Le bibliothécaire en chef doit encourager le personnel à poursuivre des études, à s’améliorer dans le but d’obtenir des promotions, promotions qui doivent être présidées par un esprit de justice selon l’intérêt de la bibliothèque.

Travaillant avec des êtres complexes, sensibles, exposés à la fatigue nerveuse, le directeur se doit de tenter de dissiper et d’éliminer les causes de conflit et d’encourager l’esprit de corps et la camaraderie parmi le personnel. Les qualités d’un bon administrateur « se révèlent à la moindre occasion : décision, esprit de suite, justice, fermeté et foi rayonnante ».

 Le budget :Administrer, c’est prévoir. Il s’agit pour l’administrateur de soumettre ses prévisions, les justifier, les faire approuver et lorsque les crédits sont votés, de veiller à faire cadrer les dépenses avec les sommes appropriées à chaque article du budget (salaires, acahts, fournitures, équipements, assurances, entretiens…)

 Les locaux :Trouver des locaux, de l’espace, reste le cauchemar des bibliothécaires tous débordés par me raz  de marée de l’édition contemporaine. Prévoir, ici, c’est penser cinq, dix ans d’avance. Le bibliothécaire doit élaborer des plans et les faire accepter par les architectes, évitant au possible les frontons grecs et les escaliers monumentaux. Il doit se tenir au courant des standards de superficie nécessaire par lecteur pour aborder l’architecte bien armé et défendre les intérêts des personnels et des usagers. Il doit également se tenir au courant de ce qui se fait en matière de mobilier.

 Politique d’acquisition :Il faut savoir choisir, refuser, émonder, mettre en réserve, au rebut suivant les cas les ouvrages et éviter toute politique omnivore. L’administrateur doit alors juger les points faibles des collections, selon les avis parfois des membres des facultés dans des bibliothèques scientifiques, voire tenter des expériences de coopération en matière d’acquisition, comme ce fut le cas aux Etats-Unis sous le nom de Farmington Plan.

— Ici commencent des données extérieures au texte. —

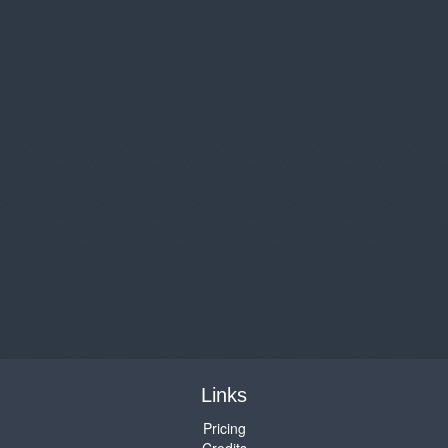
Links
Pricing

Règlements : Les règlements concernent les personnels (horaires, discipline, congés, privilèges) et les usagers (heures d’ouvertures, inscriptions, sanctions…). Les règlements doivent être faits connus de tous et appliqués avec fermetés mais sans excessive rigueur. Ils sont approuvés par les autorités de la bibliothèque.

Il arrive cependant que ceux-la même qui les ont approuvés paraissent réfractaires à leur application comme c’est le cas par exemple des professeurs dans les universités.

Relations avec l’extérieur :Rencontrant souvent des personnages influents, le directeur doit pouvoir solliciter appui moral et générosité. Il est ambassadeur de l’institution qu’il représente et, à ce titre, doit savoir garder son rang. A travers réunions, congrès, en écrivant des articles, prenant part à des émissions éducatives, il étend son rayon d’action au-delà des murs de sa bibliothèque et prêche d’exemple. Ses assistants et autres bibliothécaires l’imiteront et ainsi se transmettra le flambeau.

 7. Salaire et conditions de travail

Les salaires sont encore très disparates et il est impossible d’en dresser un tableau d’ensemble.

Les bibliothèques sont ouvertes jusqu’à 80 heures par semaine sur cinq jours pour une durée hebdomadaire de travail de 35h à 40h. Les vacances varient de 15 à 20 jours ouvrables. Le chomage n’existe pas « pour un bibliothécaire compétent ». L’insécurité de l’emploi existe lorsque les employeurs discourent sur la justice sociale, au lieu de la pratiquer.

Les offres d’emploi paraissent dans des revues professionnelles et parviennent aux écoles de bibliothéconomie. Pour le recrutement, ce qui prime partout est une personnalité ouverte :

un bibliothécaire n’est pas seulement le détenteur d’un baccalauréat en bibliothéconomie ; c’est un être complexe qui, en plus de son savoir, devra mettre toutes ses qualités personnelles au service des autres.

... ce qui forme, vous en conviendrez, une jolie conclusion.